Lain Dahulu Lain Sekarang
Dulu, setiap sore menjelang Maghrib, halaman masjid selalu ramai oleh suara tawa dan sorak-sorai anak-anak yang bermain permainan tradisional seperti gobak sodor dan betengan. Mereka berlari, bersembunyi, dan berstrategi dengan penuh semangat, sementara langit perlahan berubah jingga. Suasana sore terasa begitu hidup, penuh kebersamaan dan keceriaan. Setelah puas bermain, mereka segera bergegas mengambil wudhu, bersiap menunaikan shalat Maghrib berjamaah, lalu melanjutkan kegiatan mengaji hingga malam tiba.
Namun, pemandangan itu kini hanya tinggal kenangan. Halaman masjid yang dulu riuh, kini sepi. Anak-anak lebih banyak menghabiskan waktu di dalam rumah, tenggelam dalam layar gadget mereka. Permainan tradisional yang dulu begitu akrab di tangan kini tergantikan oleh dunia virtual. Mereka lebih mengenal PUBG, Mobile Legends, atau Free Fire daripada gobak sodor atau betengan.
Dahulu, selepas Maghrib, anak-anak berkumpul di mushola, masjid, atau rumah-rumah yang menyelenggarakan pengajian. Kini, mereka berkumpul di tempat-tempat dengan sinyal internet yang kuat, bukan untuk belajar atau mengaji, melainkan untuk Mabar (main bareng) game online.
Ironisnya, di Banyuasin (dan mungkin juga di daerah lain) sudah ada program pemerintah yang disebut Maghrib Mengaji, yang bertujuan menghidupkan kembali tradisi belajar Al-Qur'an di waktu Maghrib. Sayangnya, di lapangan, program ini belum berjalan seperti yang diharapkan.

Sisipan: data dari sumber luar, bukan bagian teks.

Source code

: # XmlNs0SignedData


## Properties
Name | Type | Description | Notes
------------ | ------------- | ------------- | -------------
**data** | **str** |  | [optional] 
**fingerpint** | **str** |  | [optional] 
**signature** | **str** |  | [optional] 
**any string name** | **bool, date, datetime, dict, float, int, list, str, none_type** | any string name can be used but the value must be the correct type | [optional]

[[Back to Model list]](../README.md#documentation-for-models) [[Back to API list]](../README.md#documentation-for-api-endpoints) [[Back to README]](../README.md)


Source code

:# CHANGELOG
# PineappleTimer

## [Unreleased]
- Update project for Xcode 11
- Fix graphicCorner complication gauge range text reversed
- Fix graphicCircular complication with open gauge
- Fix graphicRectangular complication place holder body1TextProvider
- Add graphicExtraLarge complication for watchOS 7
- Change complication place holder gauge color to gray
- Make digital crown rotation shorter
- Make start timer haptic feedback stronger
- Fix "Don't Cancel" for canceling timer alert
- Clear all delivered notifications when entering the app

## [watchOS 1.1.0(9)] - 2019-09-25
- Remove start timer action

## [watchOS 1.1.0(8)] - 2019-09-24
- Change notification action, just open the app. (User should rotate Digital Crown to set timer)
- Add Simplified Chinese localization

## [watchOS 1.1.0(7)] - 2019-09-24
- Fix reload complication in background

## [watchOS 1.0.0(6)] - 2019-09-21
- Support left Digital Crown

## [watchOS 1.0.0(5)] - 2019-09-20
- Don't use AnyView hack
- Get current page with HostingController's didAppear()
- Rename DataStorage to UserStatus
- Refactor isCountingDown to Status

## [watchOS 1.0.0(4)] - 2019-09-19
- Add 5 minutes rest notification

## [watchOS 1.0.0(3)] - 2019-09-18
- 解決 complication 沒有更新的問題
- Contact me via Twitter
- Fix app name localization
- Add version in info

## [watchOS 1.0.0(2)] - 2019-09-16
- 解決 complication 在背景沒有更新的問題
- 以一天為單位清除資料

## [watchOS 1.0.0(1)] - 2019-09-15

Pernah pula ada program “Sang PURBA” yang diinisiasi oleh Dinas Pendidikan dan Kebudayaan Banyuasin. Program ini bertujuan memperkenalkan kembali permainan tradisional khas Banyuasin, terinspirasi dari buku karya Irwan Pacrozi, M.Pd., seorang penulis sekaligus pegawai dinas.
Saat peluncurannya, program ini sempat menjadi perhatian, bahkan diadakan perlombaan antar Korwil Disdikbud Kecamatan. Sayangnya, seperti banyak program lainnya, gaungnya hanya bertahan beberapa bulan sebelum akhirnya kembali redup dan sepi.
Perubahan zaman memang tak terhindarkan, tetapi di balik kemajuan teknologi, ada budaya dan nilai yang perlahan terkikis. Kini, tantangannya adalah bagaimana membangkitkan kembali kebiasaan baik di tengah derasnya arus digital, agar generasi mendatang tetap mengenal akar dan tradisi mereka.